I thought I didn’t have one, then I realized I did.

In my teen years I ended up going to India three times. Now my mother has always been really standoffish. But then I went to India, I lived just like they did, didn’t expect any special treatment, made friends with everyone I possibly could.

When I returned I found out they were all calling me “milapri” - which means, generally, someone who is ultra-friendly and nice and not in the least standoffish, and meets everyone with equal love and friendship*.

That was to this day the nicest compliment I ever received.

*Man, we make our language do a lot of work.

Plagiarist. :wink:

I got a one of my best compliments just yesterday: “I’ve worked with a lot of people who do what you do, but none of them have the mind you have.”

At least, I *think * it was a compliment.

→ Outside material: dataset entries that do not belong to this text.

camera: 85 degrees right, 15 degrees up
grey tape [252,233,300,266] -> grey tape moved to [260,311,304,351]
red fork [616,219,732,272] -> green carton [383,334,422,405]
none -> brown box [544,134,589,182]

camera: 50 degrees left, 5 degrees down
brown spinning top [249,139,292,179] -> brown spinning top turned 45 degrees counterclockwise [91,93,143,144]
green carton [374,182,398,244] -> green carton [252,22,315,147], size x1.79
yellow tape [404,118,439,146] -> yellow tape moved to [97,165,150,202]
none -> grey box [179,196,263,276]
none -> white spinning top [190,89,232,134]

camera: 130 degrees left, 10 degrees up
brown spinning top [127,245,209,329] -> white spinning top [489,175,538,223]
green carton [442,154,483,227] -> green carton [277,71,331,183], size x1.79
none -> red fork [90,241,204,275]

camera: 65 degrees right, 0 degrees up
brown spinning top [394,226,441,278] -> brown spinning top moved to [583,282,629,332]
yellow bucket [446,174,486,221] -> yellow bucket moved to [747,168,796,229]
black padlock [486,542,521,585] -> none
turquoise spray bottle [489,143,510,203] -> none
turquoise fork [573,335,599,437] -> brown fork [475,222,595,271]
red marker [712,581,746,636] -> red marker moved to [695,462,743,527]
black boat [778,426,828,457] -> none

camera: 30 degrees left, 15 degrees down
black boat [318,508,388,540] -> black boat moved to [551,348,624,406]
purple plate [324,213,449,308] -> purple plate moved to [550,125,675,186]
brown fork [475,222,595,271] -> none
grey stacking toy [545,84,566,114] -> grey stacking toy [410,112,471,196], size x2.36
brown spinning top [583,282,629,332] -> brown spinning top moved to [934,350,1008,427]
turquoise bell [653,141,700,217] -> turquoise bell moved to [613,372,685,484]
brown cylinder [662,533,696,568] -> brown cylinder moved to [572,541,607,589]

Kind of a long story here. When I was about 20, I was working at a summer stock theatre that had a ‘cabaret’ type show after the main performance in the theatre’s restaurant and bar. The actors from the show would get up on a small stage and sing numbers that they enjoyed, while being accompanied by the musical director. After the official show was over, and the paying customers left, the crew would all hang out and drink in the restaurant with the staff, and I would usually noodle around on the piano. One day the lead trumpet player from the pit (Jim) stayed around and told me that we should work up a couple numbers to do at the cabaret. I was flattered and said sure. This trumpet player was in his 50s, and had toured with many big bands, had played with Count Basie, BB King and others, so I was pretty excited. The next day, he told me we had two slots to fill at the show, and we were going to do these two songs - and handed me a napkin with the chord changes on them. That was it. Luckily for me, the bass player from the pit was hanging around, so he jumped in to play base, I sight read the chords, and Jim took lead. I got through the songs pretty well, and this became a running gig for the summer. Once we figured out that people got ‘paid’ for performing with free drink tickets, we started doing 3 or 4 songs a night, usually with me sight reading chord changes off a napkin.

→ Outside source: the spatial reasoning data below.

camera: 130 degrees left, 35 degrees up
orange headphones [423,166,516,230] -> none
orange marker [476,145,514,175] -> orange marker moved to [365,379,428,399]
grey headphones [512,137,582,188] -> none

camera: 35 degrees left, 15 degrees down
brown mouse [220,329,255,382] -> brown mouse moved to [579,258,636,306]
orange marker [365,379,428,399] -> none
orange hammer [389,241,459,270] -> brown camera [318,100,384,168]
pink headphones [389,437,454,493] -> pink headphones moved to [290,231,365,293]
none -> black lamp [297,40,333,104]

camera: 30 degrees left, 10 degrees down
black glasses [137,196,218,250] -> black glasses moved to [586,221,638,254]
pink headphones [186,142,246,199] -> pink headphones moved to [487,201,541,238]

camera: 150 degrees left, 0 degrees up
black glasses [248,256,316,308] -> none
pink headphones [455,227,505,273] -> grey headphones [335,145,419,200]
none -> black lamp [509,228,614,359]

Near the end of the summer, Jim and I were sitting at the bar talking about what to do for our next song, and he said, “Man, you just don’t even know what you’re doing.” I was a little confused, and he said that in all his years of playing, he’d never really worked with anyone so young who could feel the music on a basic level and just do the right thing. I may have missed a change here and there, but it didn’t matter because my style was right. His final words on the subject (and this is the compliment part) were, “You’ve got old ears.” He died a few years after that, but I’ll never forget that summer. Thanks Jim.

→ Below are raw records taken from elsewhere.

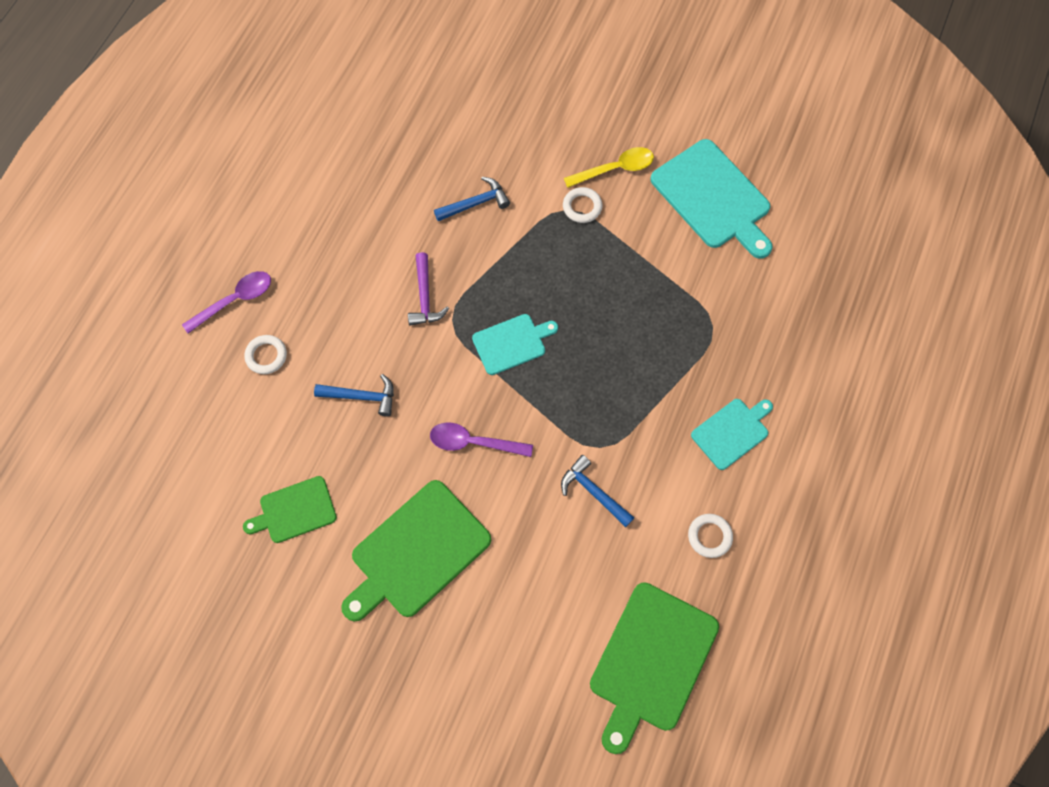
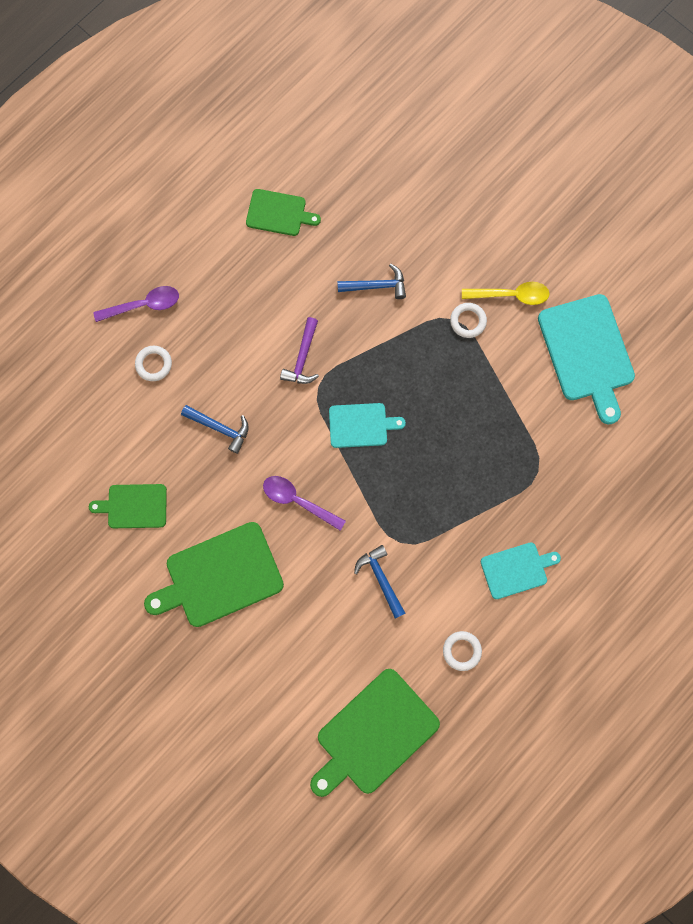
camera: 20 degrees right, 10 degrees up
none -> green cutting board [246,189,321,236]

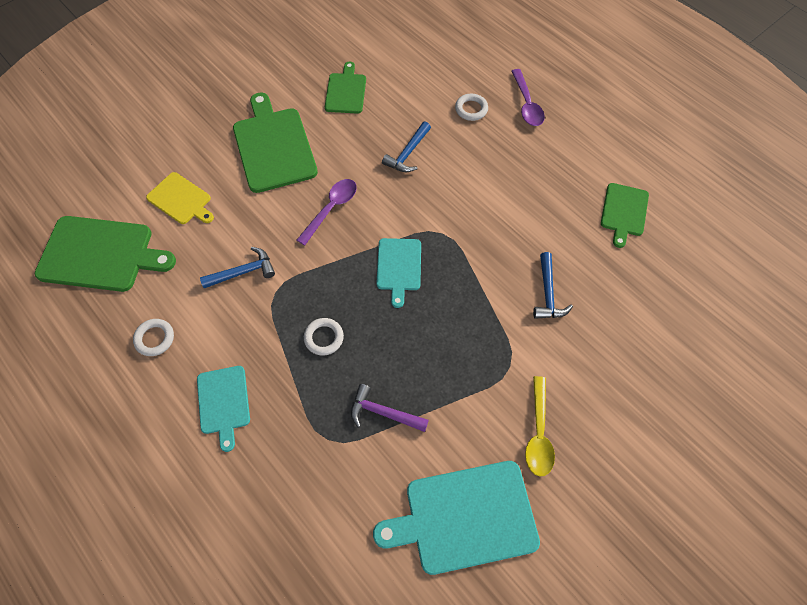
camera: 95 degrees right, 15 degrees down
purple hammer [280,317,319,384] -> purple hammer moved to [351,384,429,432]
green cutting board [310,669,440,797] -> green cutting board turned 135 degrees clockwise [35,216,176,292]
white ring [450,303,487,338] -> white ring moved to [304,318,344,356]
none -> yellow cutting board [146,172,214,224]

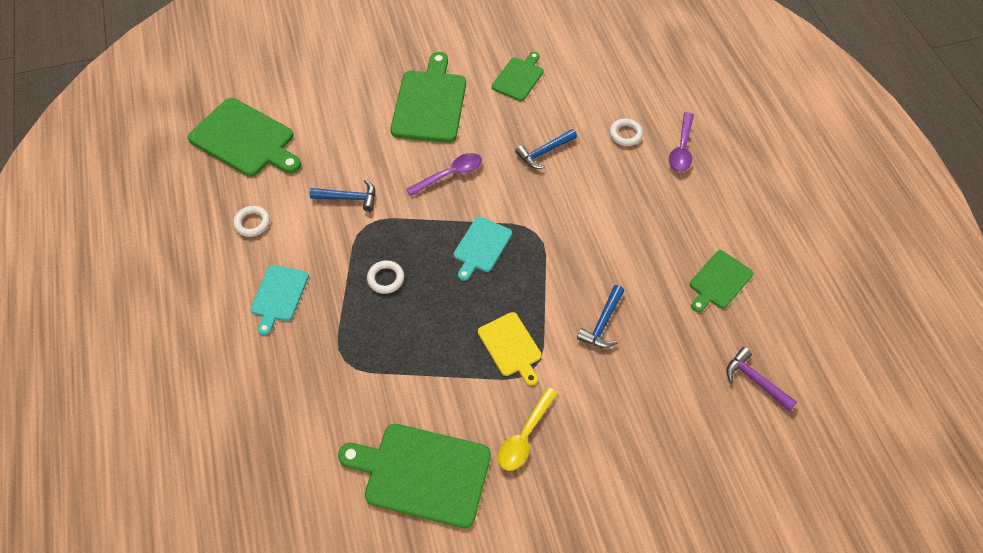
camera: 25 degrees right, 5 degrees down
yellow cutting board [146,172,214,224] -> yellow cutting board moved to [478,312,542,386]
purple hammer [351,384,429,432] -> purple hammer moved to [726,347,797,412]
turquoise cutting board [373,461,540,575] -> green cutting board [338,424,491,528]

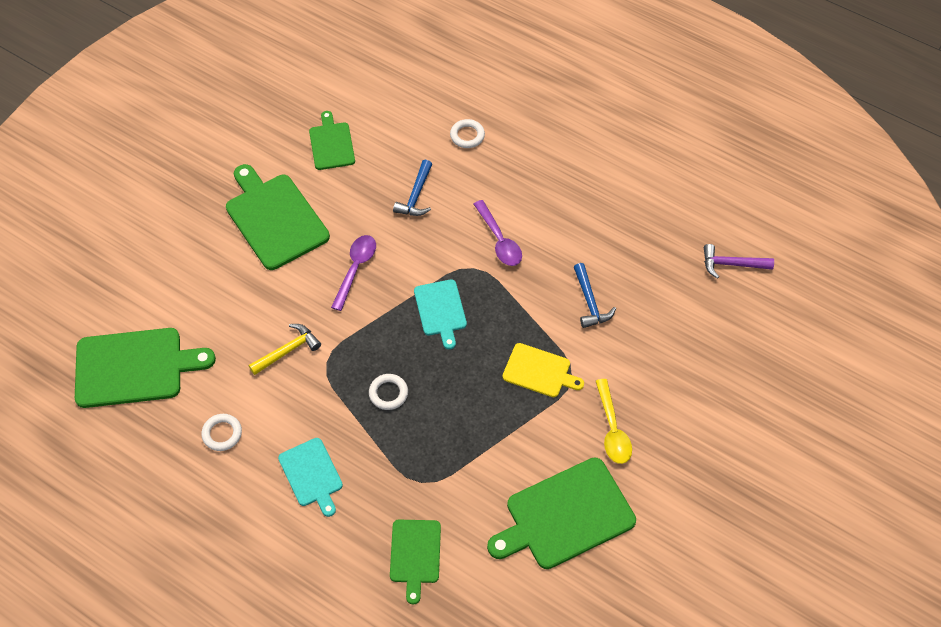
camera: 40 degrees left, 0 degrees up
blue hammer [310,180,375,212] -> yellow hammer [249,324,321,375]
purple spoon [669,112,694,172] -> purple spoon moved to [474,200,522,266]
green cutting board [690,250,753,312] -> green cutting board moved to [390,520,441,605]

“Good kick.” Said by this insane, insanely talented 4th-degree blackbelt who taught a few classes at my previous TKD school. He didn’t last because he was way too hard-core for the way our school ran, and most the students (self included) were terrified of him. He didn’t compliment students: according to him, most people screwed things up, some got it right, and very, very few did things well. I was the only girl in the class, and it was a huge confidence boost.

Runner up: “You’re beautiful.” I’ve been told that all of once in my life, and I know he meant it.

I don’t know if gratifying is the right word, but a younger French man once told me that my breasts were “philanthropic”. I guess as in full and friendly and generous.

Other than that, just today one of my home health patients said I was a wonderful nurse. That always makes me smile.

It was maybe my second year playing street hockey, pick up game at the local rink. I was playing on the opposing team of the friend who got me hooked on playing the sport. I took the ball up center and there he was. He was leagues better than me. Still I saw him coming and somehow deked him like he was standing still. Flipped the pass to a teammate for the easy goal.

I can’t even remember how I did it. I’d been practising trying to get everything a bit more instinctive and it worked. I saw him coming and just went right past him.
The best part was the looks on the faces of every one playing. :eek: The guy I passed to barely got his mouth closed and woke up in time to get the pass. After, my friend came up and said “Nice move.” It was echoed by everyone else playing.